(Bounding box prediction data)

Content starts

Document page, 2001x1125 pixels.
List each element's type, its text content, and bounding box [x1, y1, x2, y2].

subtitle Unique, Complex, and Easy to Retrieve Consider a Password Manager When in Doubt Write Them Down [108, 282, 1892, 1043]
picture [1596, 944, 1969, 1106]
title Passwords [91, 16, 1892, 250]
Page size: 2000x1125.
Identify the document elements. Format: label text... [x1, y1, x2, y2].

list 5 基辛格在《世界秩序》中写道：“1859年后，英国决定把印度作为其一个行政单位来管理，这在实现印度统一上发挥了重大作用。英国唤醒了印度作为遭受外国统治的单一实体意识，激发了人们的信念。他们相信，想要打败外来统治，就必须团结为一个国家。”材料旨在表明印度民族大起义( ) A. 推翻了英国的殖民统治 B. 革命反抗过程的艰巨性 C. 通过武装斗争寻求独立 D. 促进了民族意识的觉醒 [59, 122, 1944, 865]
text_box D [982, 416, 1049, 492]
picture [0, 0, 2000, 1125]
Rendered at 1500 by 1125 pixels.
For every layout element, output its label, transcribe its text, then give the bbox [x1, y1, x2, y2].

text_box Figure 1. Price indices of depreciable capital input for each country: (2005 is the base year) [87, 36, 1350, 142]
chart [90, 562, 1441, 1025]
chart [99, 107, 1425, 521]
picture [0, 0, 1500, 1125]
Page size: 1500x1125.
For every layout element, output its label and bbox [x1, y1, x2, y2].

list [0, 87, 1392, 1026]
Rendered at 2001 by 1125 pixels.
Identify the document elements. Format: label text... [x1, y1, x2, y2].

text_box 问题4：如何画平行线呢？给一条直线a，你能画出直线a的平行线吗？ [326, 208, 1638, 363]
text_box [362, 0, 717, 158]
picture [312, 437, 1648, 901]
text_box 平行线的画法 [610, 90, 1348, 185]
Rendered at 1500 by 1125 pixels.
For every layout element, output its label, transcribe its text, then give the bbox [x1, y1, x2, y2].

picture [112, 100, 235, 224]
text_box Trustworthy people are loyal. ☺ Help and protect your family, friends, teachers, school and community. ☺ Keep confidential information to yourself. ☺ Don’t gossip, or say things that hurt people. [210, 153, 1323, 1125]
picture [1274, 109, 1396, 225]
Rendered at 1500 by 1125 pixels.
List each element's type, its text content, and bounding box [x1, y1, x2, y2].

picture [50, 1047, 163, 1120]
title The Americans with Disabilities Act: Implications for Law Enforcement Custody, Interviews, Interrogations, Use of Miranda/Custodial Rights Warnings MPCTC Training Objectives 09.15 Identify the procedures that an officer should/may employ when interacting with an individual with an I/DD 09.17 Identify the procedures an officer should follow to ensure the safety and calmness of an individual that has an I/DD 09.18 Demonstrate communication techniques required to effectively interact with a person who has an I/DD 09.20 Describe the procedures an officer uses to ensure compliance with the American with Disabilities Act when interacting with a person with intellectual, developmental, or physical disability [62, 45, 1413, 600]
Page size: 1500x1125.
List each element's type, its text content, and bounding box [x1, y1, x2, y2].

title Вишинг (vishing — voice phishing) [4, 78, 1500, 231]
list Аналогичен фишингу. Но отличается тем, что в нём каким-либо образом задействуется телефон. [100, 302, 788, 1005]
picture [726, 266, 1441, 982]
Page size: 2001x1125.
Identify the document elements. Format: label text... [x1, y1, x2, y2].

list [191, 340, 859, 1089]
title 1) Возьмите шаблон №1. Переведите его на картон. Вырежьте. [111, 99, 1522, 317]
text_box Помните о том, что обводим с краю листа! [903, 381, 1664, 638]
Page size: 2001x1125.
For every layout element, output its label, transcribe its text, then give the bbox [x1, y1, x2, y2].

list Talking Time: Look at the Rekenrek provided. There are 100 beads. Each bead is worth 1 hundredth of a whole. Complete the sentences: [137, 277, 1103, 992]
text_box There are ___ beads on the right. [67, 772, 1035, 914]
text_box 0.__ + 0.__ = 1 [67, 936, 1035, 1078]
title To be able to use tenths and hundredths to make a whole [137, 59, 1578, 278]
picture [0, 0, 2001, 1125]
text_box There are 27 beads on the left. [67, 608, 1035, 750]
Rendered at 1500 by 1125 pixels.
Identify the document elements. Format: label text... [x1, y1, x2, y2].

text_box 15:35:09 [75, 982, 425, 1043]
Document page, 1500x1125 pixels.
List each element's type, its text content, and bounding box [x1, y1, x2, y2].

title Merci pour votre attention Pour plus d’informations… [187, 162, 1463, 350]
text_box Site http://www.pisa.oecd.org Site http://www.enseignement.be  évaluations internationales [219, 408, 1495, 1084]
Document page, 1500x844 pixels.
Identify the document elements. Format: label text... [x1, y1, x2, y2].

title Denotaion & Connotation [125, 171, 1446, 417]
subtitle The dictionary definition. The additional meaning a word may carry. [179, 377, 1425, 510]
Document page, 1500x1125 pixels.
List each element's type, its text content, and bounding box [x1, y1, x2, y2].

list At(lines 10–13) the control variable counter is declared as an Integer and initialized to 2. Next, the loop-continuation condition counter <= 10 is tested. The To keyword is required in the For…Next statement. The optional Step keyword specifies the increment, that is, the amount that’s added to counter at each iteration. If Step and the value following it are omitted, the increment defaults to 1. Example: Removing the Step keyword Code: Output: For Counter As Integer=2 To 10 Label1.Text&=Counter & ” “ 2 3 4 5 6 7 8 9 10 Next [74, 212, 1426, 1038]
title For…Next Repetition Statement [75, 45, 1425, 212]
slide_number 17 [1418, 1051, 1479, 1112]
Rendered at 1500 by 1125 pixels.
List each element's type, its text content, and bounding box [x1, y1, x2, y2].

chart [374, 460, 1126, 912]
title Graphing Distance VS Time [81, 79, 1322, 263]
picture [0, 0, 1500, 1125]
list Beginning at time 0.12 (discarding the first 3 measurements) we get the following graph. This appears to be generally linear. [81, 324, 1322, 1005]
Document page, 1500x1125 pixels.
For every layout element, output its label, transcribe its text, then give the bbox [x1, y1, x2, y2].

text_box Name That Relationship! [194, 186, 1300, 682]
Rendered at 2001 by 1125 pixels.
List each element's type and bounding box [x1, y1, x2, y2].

Content ends

About this task: Lines from the start of the records through the one containing "Page size: 2000x1125." are what should be retyped, exactly and in full, both ends included.

Result of the exercise:
Document page, 2001x1125 pixels.
List each element's type, its text content, and bounding box [x1, y1, x2, y2].

subtitle Unique, Complex, and Easy to Retrieve Consider a Password Manager When in Doubt Write Them Down [108, 282, 1892, 1043]
picture [1596, 944, 1969, 1106]
title Passwords [91, 16, 1892, 250]
Page size: 2000x1125.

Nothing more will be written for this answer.